Filmmaker Mark Harris of 1555 Filmworks is doing something bold and brave, without any sponsorship support to speak of, for the love and hope of his neighborhood, which happens to be the most stricken in the city.
Harris is hosting the Englewood Film Festival, the first held inside Chicago’s African American community on Friday and Saturday, Oct. 28-29 at Kennedy King College at 63rd and Halsted, in the heart of the beleaguered South Side Englewood neighborhood.
A native and current resident of Englewood, Harris sounds both naïve and hopeful about his community, home to a decreasing 30,000 people who live within three square miles. He believes that if Englewood could be transformed, its poverty and crime rate reduced and its culture improved, it could be a model for similarly distressed black communities throughout the country.
“One of the reasons I wanted to bring film to the community is that films inspire,” he says.
The Englewood Film Festival’s start is modest – six films and four free film-related panels, supported by three lone sponsors, WBEZ, the We are Light organization and Honee Earth, LLC, and Harris digging into his own pockets to cover the costs of Kennedy-King theatre rental and other basic expenses.
“I’m not doing the festival for a profit,” he says. “I’m doing it for change.” So when Alisa Starks, co-owner of the South Side chain of I.C.E. theatres told him she wanted the event in her theatres, he declined so he could keep his commitment to the ‘hood.
Program of six features and three free movie-related panels
Opening the festival Friday night is “The Saints of Mt.
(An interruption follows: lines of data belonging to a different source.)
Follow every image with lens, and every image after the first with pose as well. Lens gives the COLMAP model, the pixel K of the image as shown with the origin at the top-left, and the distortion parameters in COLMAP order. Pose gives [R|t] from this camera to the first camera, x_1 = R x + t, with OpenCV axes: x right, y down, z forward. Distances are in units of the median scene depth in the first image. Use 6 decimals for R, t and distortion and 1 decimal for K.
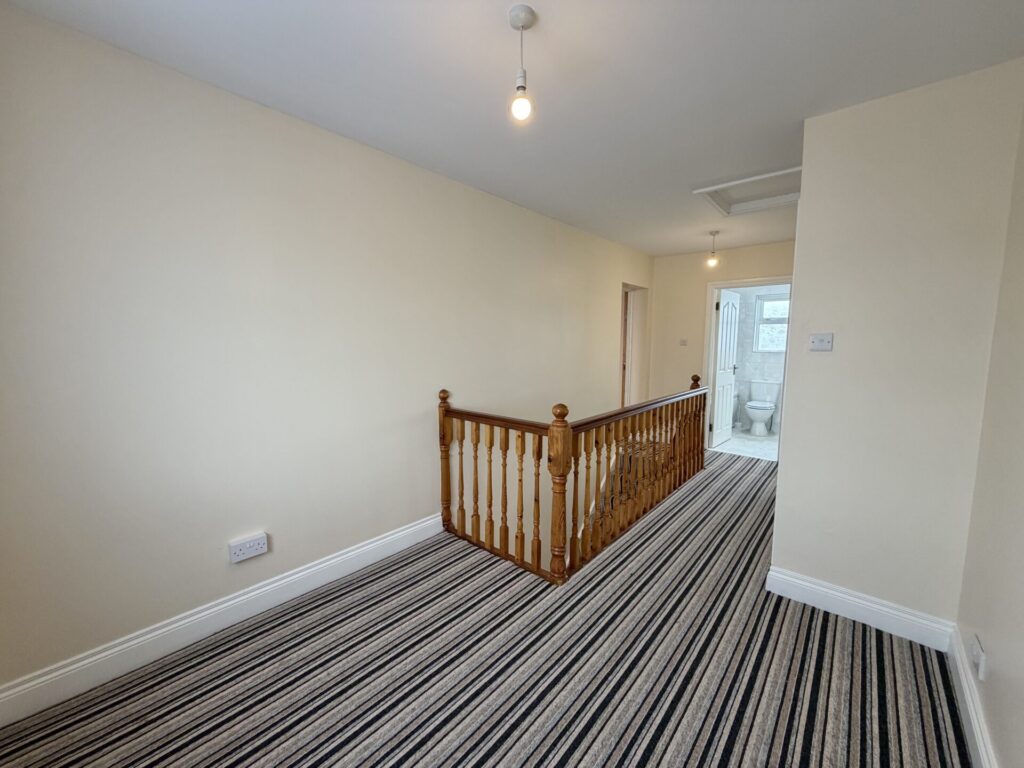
lens RADIAL K [[409.8, 0, 510.3], [0, 409.8, 386.5], [0, 0, 1]] dist [-0.002110, -0.000292]
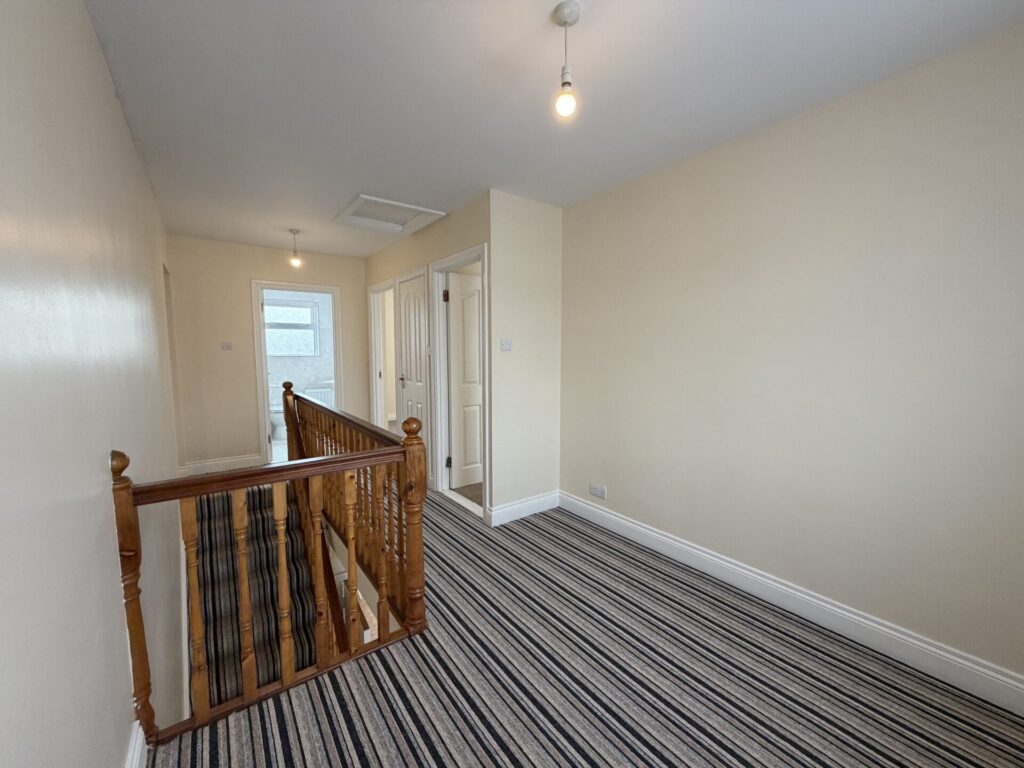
lens RADIAL K [[409.4, 0, 509.4], [0, 409.4, 384.2], [0, 0, 1]] dist [0.001351, -0.000094]
pose [[0.208542, -0.092975, 0.973584, -0.727034], [0.111528, 0.991238, 0.070772, -0.070080], [-0.971634, 0.093823, 0.217084, 0.692213]]
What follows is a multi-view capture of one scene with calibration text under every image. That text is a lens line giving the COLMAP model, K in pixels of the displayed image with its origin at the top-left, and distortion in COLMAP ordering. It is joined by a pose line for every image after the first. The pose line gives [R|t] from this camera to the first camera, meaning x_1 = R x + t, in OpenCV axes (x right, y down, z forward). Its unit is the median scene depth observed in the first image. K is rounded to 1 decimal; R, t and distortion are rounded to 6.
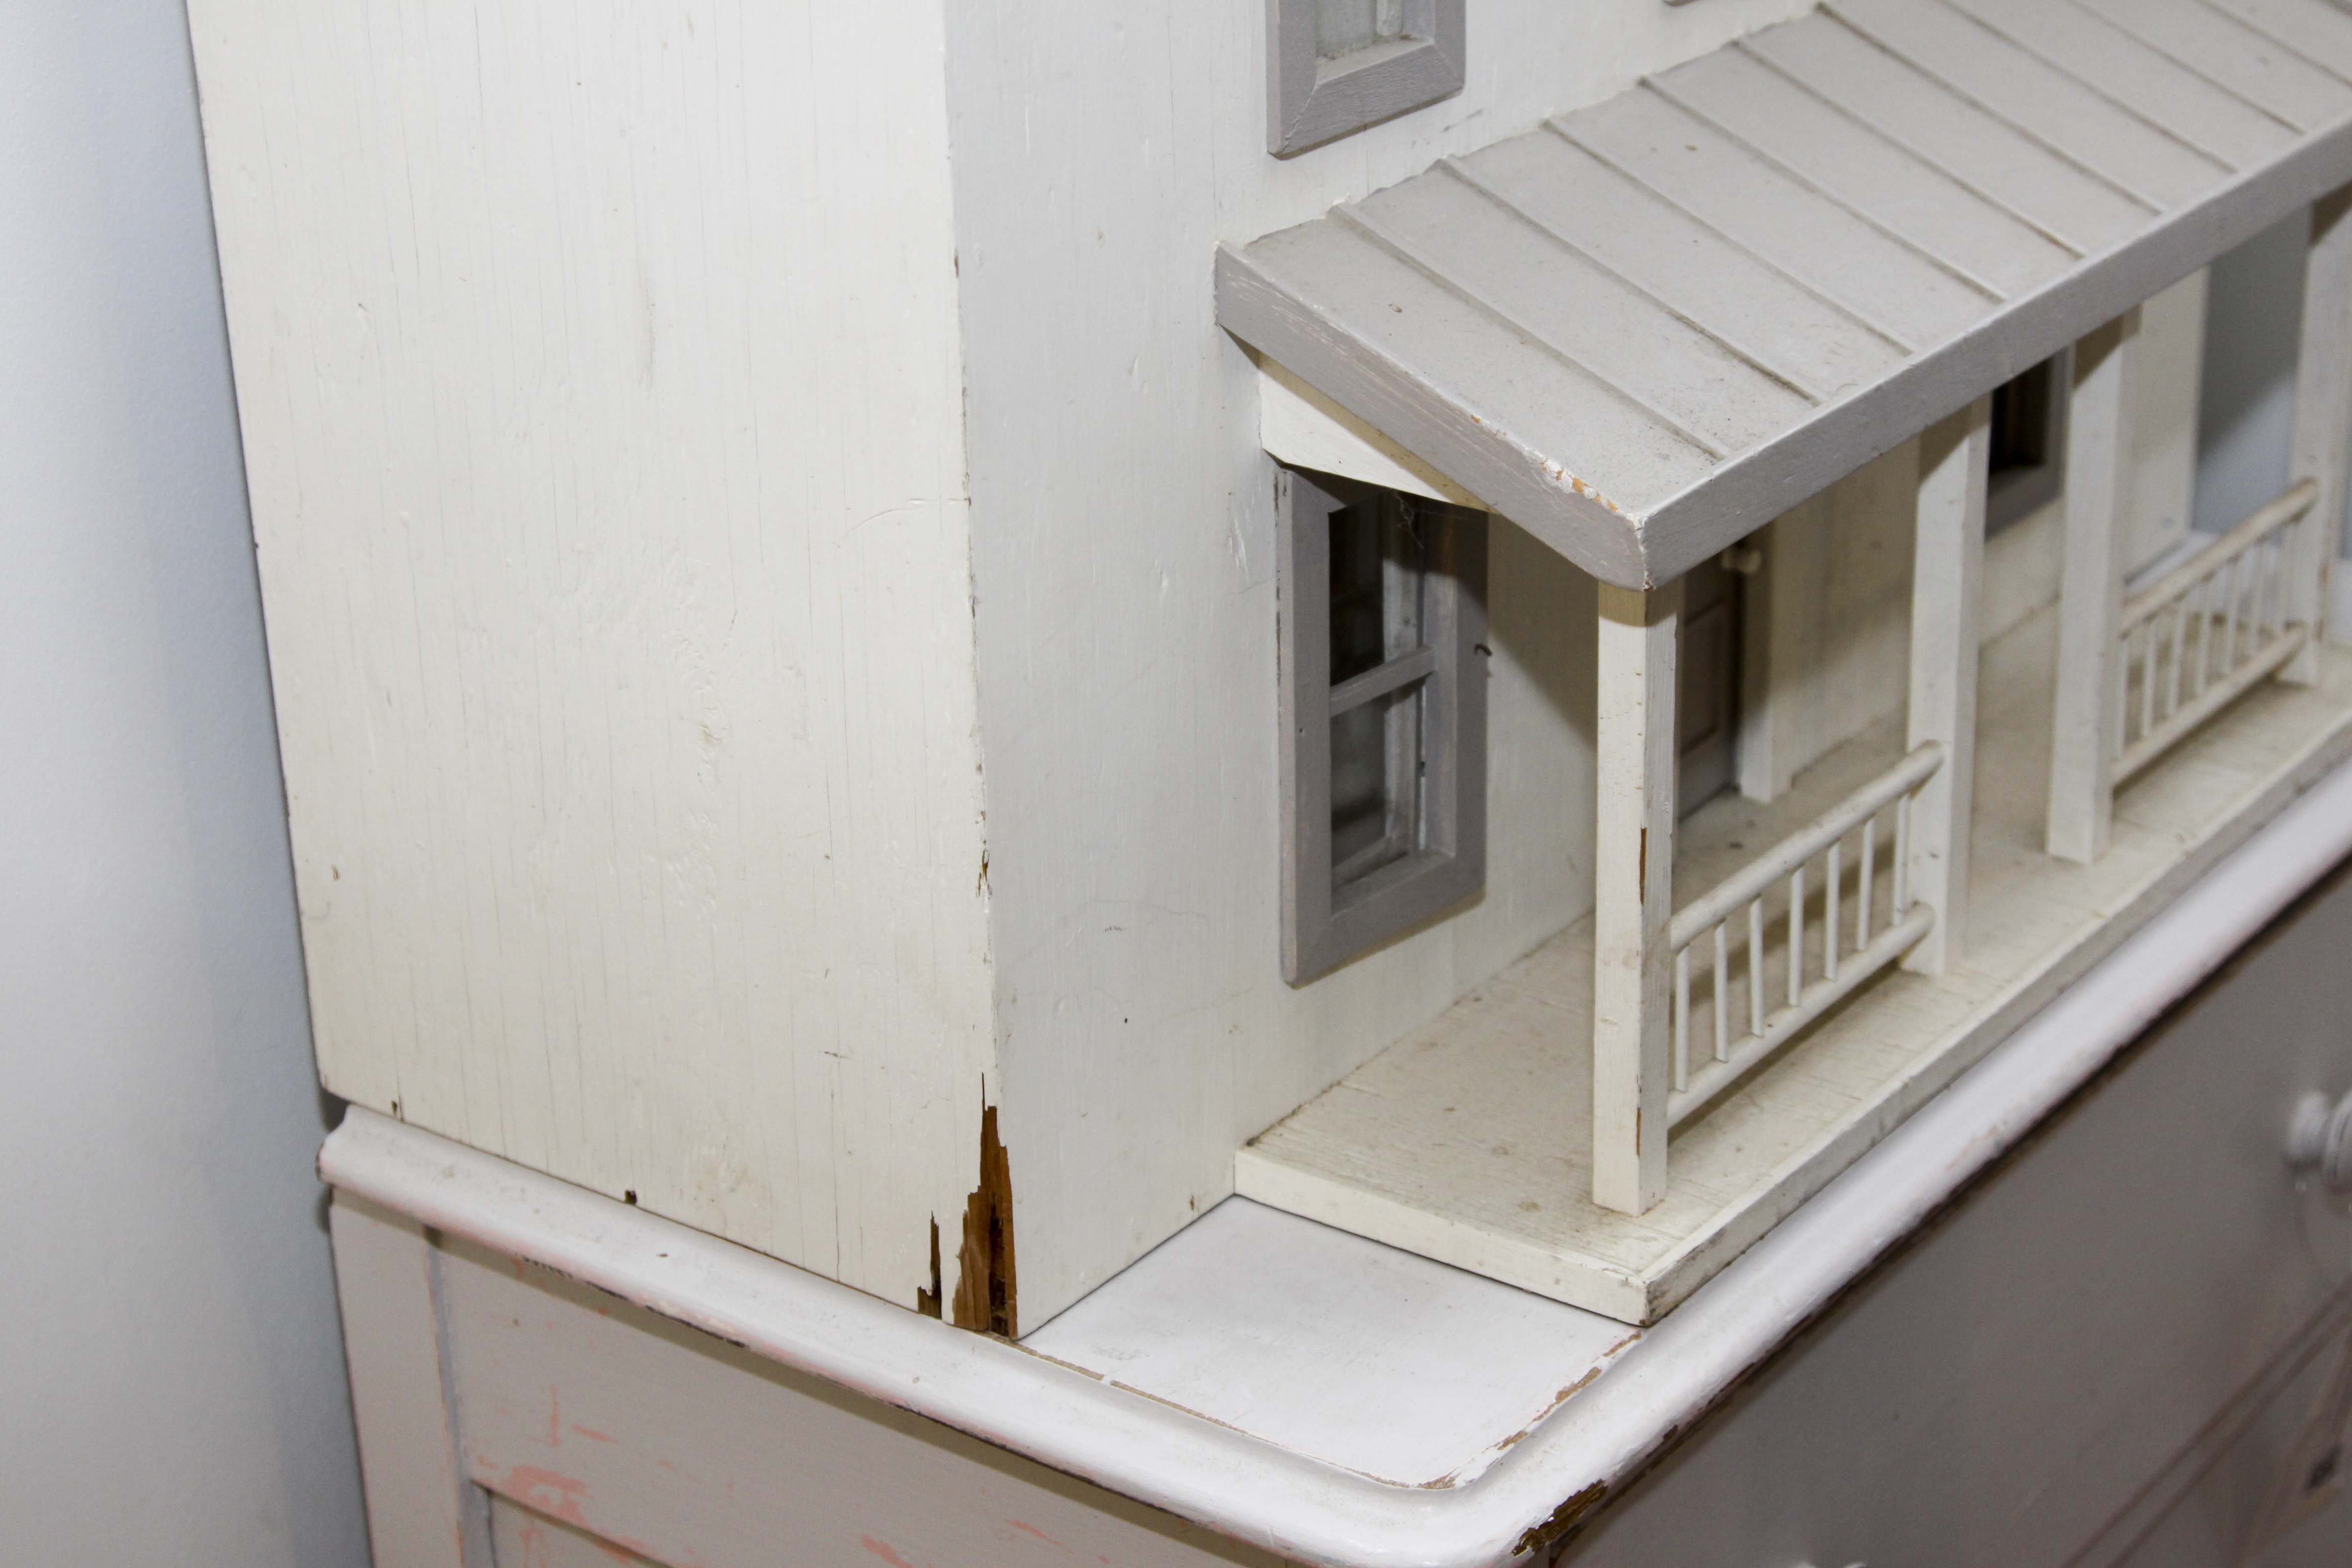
lens RADIAL K [[4272.2, 0, 1185.5], [0, 4272.2, 782.0], [0, 0, 1]] dist [0.036919, 0.000000]
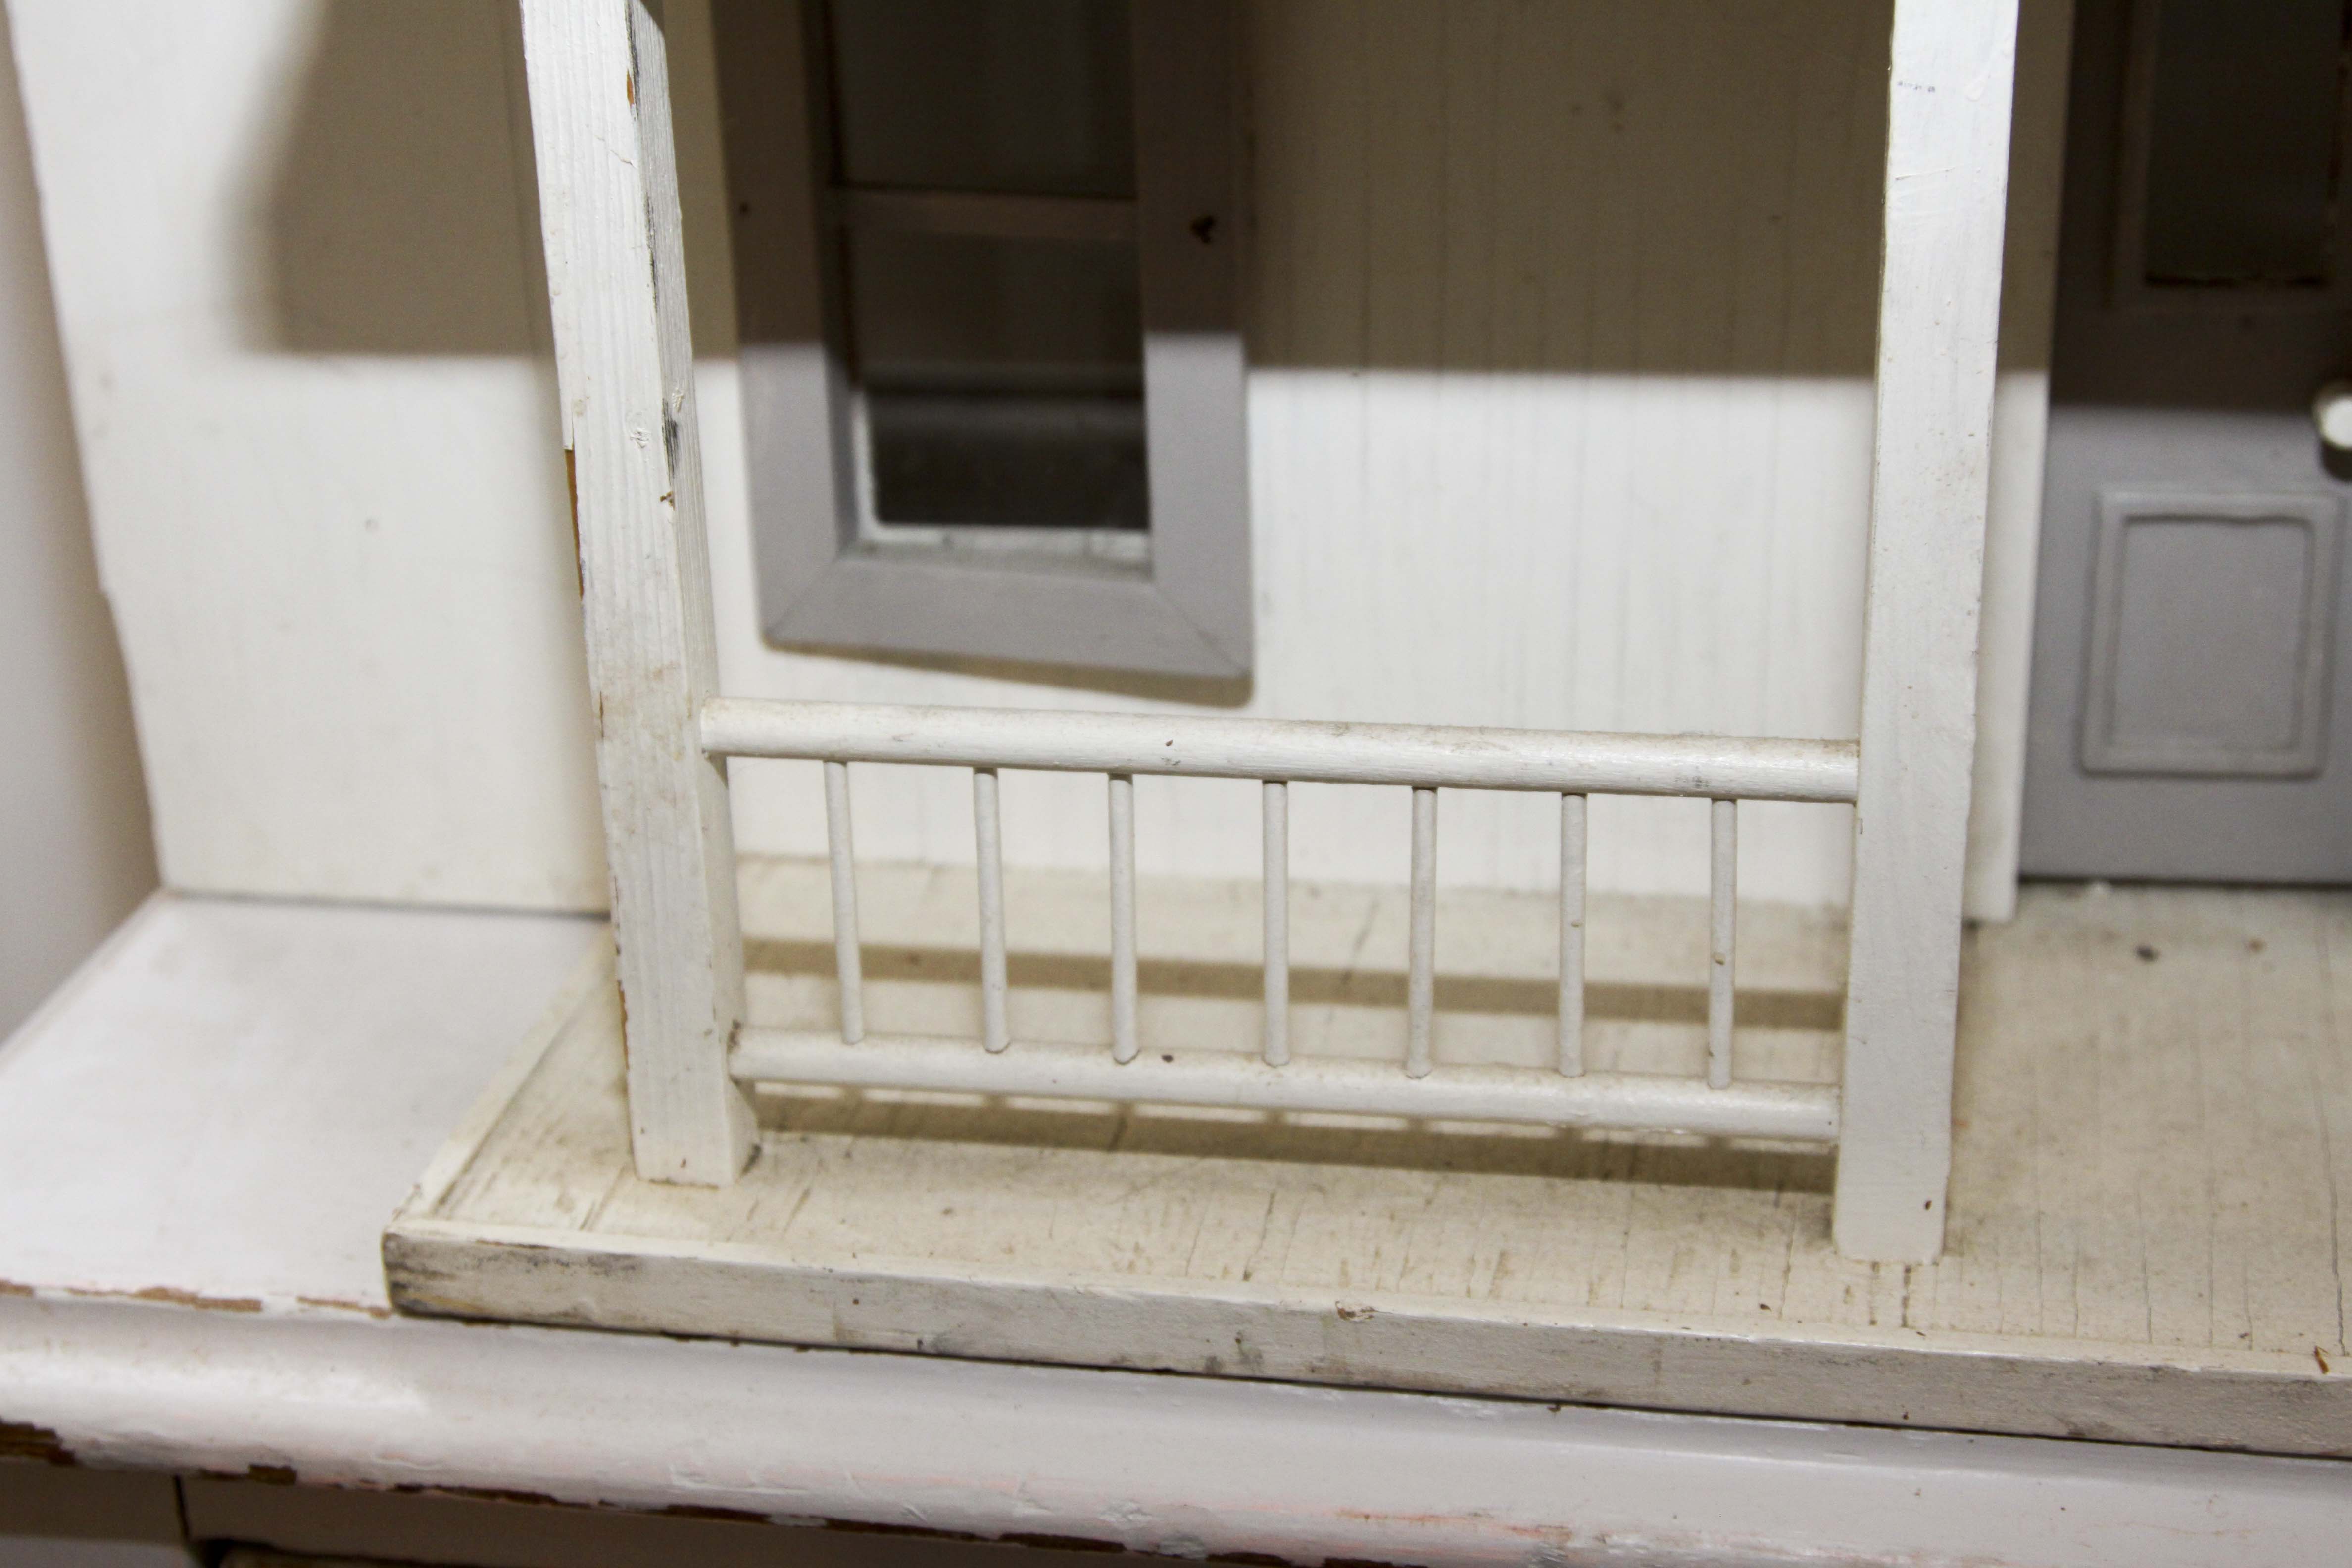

Christopher,” a basketball drama starring Clifton Powell, Tom Sizemore, Chicago actor Mel Rob and Shane Dean, who directed and produced, followed by Q&A with the actors. An after party is planned.
Saturday’s activities start with three free panels, preceded by a Continental Breakfast served from 7:30 to 9 a.m.
Three Chicago entertainment attorneys, Doc Walls, Spark Anderson and Xavier Pope, speak at the first panel, “Law and Order,” from 9-10:30 a.m.
Konee Rock, a Caucasian music video director/producer for artists like Kanye West, Rhymefest and Wutang Klan, speaks on the “Movies and Music” panel, 10:30 a.m.-12:30 p.m. The last panel, “Acting 101,” features Jackie Taylor, executive director of the Black Ensemble Theatre, actor Eric Lane, who appeared in the Chicago-Made “One Week” and others to be announced, 12:30-2:00 p.m.
Headlining the Saturday lineup at 2 p.m. is the drama “Damilola: Death of a 10 Year Old,” followed by Robin Givens’ drama “Breathe,” also starring Jazsmin Lewis, Elise Neal and Miguel Nunez Jr.
Two Kartemquin docs that should resonate with an Englewood audience are producer/director Steve James’ “No Crossover: The Trial of Allen Iverson,” and the highly acclaimed “The Interrupters.”
Harris has produced 10 features in five years
Since Harris gave up his retail furniture sales job in 2006 to focus on filmmaking, he has produced an astounding 10 features and says he’s making a living at it in Chicago. He admits the films are made on “a very low budget, usually under $1 million,” a budget that can be met by his preference for “using new Hollywood faces and surrounding them with black local talent.”
Producer Harris and another prolific local filmmaker, Ricardo Islas, just wrapped “Frankenstein: Day of the Beast,” which Islas directed and shot. Harris’ recent feature, “Over and Over” will play Oct. 21-27 at AMC theatre, in a partnership with AMC, which Harris hopes will lead to a bigger distribution deal.